## Extracted records
↓
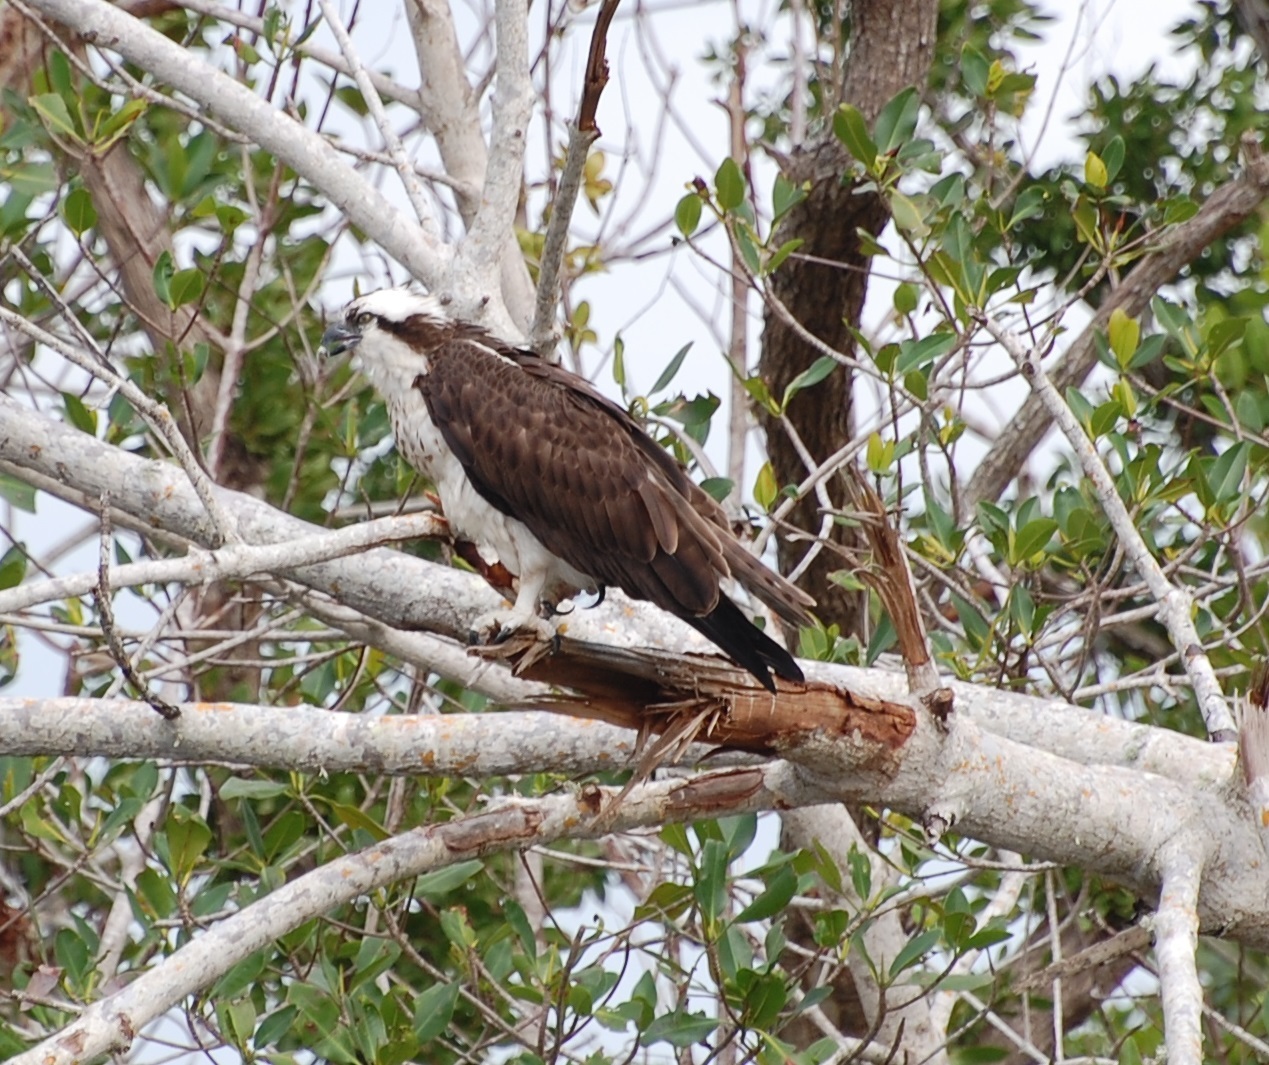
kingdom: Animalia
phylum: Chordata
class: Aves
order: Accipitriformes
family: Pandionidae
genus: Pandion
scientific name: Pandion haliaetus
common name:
↑
## Stated exercise
Render each line of the records as a Markdown table with the columns Row and Line, numbering the rows and skipping any blank lines. Leave the pictures out of the table.

## Exercise answer
| Row | Line |
|---|---|
| 1 | kingdom: Animalia |
| 2 | phylum: Chordata |
| 3 | class: Aves |
| 4 | order: Accipitriformes |
| 5 | family: Pandionidae |
| 6 | genus: Pandion |
| 7 | scientific name: Pandion haliaetus |
| 8 | common name: |